Forever Yours: PFAS and Diamonds
Valentine's Day is when the enamored declare their undying love, and suitors kneel to propose marriage with proffered diamond rings. Diamonds, you may have heard, are forever.
You may have heard that some chemicals last forever, too, called per- and polyfluoroalkyl substances (PFAS). These substances are nicknamed “forever chemicals,” and for good reason.
PFAS are associated with forever because they are highly resistant to degradation, meaning they do not break down in the environment. That persistence is a virtue when put to good use: PFAS can make products grease-proof, water-proof, stick-proof, stain-resistant, or heat- or fire- resistant.
Forever (and Everywhere)
Many see diamonds as rare and special stones. PFAS, on the other hand, are not rare at all. In fact, there are about 9,000 different chemicals in the PFAS group.
Because they can make products more durable or longer-lasting, PFAS are found in countless items: Food packaging; microwave popcorn bags; non-stick pots and pans; firefighting foam and fire-resistant protective equipment; stain-proof clothing and outdoor gear; carpets, rugs, and furniture; car seats and window treatments; umbrellas; artificial turf; medical equipment, building materials; and more.
In addition, this class of chemicals has been found just about everywhere imaginable: From drinking water and soil to human breast milk and the blood of turtles on remote islands.
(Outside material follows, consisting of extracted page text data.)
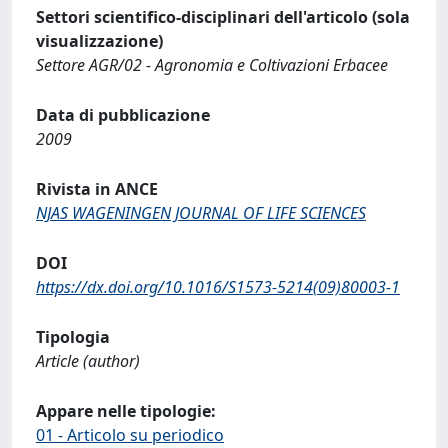
Settori scientifico-disciplinari dell'articolo (sola
visualizzazione)
Settore AGR/02 - Agronomia e Coltivazioni Erbacee
Data di pubblicazione
2009
Rivista in ANCE
NJAS WAGENINGEN JOURNAL OF LIFE SCIENCES
DOI
https://dx.doi.org/10.1016/S1573-5214(09)80003-1
Tipologia
Article (author)
Appare nelle tipologie:
01 - Articolo su periodico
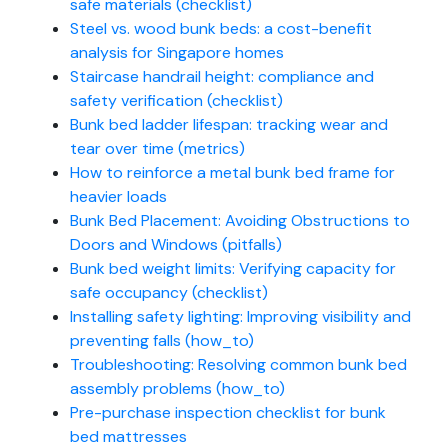
safe materials (checklist)
Steel vs. wood bunk beds: a cost-benefit
analysis for Singapore homes
Staircase handrail height: compliance and
safety verification (checklist)
Bunk bed ladder lifespan: tracking wear and
tear over time (metrics)
How to reinforce a metal bunk bed frame for
heavier loads
Bunk Bed Placement: Avoiding Obstructions to
Doors and Windows (pitfalls)
Bunk bed weight limits: Verifying capacity for
safe occupancy (checklist)
Installing safety lighting: Improving visibility and
preventing falls (how_to)
Troubleshooting: Resolving common bunk bed
assembly problems (how_to)
Pre-purchase inspection checklist for bunk
bed mattresses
PFAS are bio-accumulative, meaning they build up in the human body over time.
Speaking of Forever...
In September 2022, US EPA designated two PFAS chemicals—PFOA and PFOS—as "hazardous substances" covered by the Comprehensive Environmental Response, Compensation, and Liability Act (CERCLA), often called Superfund.
CERCLA hazardous substances are subject to a bevy of standards related to reporting releases, funding of environmental cleanup projects, and lasting liability for environmental damage or contamination.
There are implications for transportation, too: “hazardous substances” are included in US DOT’s definition of a hazardous material in 49 CFR 171.8. EPA plans to add more PFAS chemicals to the CERCLA hazardous substances list in early 2023.
In recent years, EPA has also added many PFAS to the list of reportable substances under the Right-to-Know (EPCRA) Toxics Release Inventory or TRI reporting program, sometimes referred to as SARA 313 or "Form R."Lion Members: Find out more about new regulations EPA is planning for 2023 (and beyond) in our coverage of the latest Unified Agenda of Regulatory Actions.
Are PFAS Hazardous Waste Under RCRA?
In 2021, New Mexico’s governor petitioned US EPA to regulate PFAS as hazardous waste, either as individual chemicals or as a class.
In response, EPA evaluated the available toxicity and health effects data for several common PFAS chemicals: perfluorooctanoic acid (PFOA), perfluorooctane sulfonic acid (PFOS), perfluorobutane sulfonic acid (PFBS), hexafluoropropylene oxide dimer acid (HFPO-DA, and/or GenX).
EPA may designate these four substances as RCRA Hazardous Constituents (40 CFR 261, Appendix VIII). That would ensure that they are subject to corrective action requirements. Adding these PFAS to Appendix VIII would also serve as a foundation for future efforts to regulate PFAS as hazardous waste under RCRA.
EPA plans to propose a rule to list these constituents in Appendix VIII later this year. The proposed rule, currently slated for August 2023, will be open to a public comment period.
Read more: EPA Plans 2 RCRA Rules for PFAS
Looking Forward to Forever
PFAS may improve our products and our lives, but there’s nothing to love about their effects on the environment and the human body. With more EPA regulations planned to address PFAS chemical management, disposal, and environmental contamination in the near future, this won't be the last we hear about PFAS in 2023.
In fact, there's a good chance that environmental and hazardous materials professionals will be talking about PFAS, well, forever.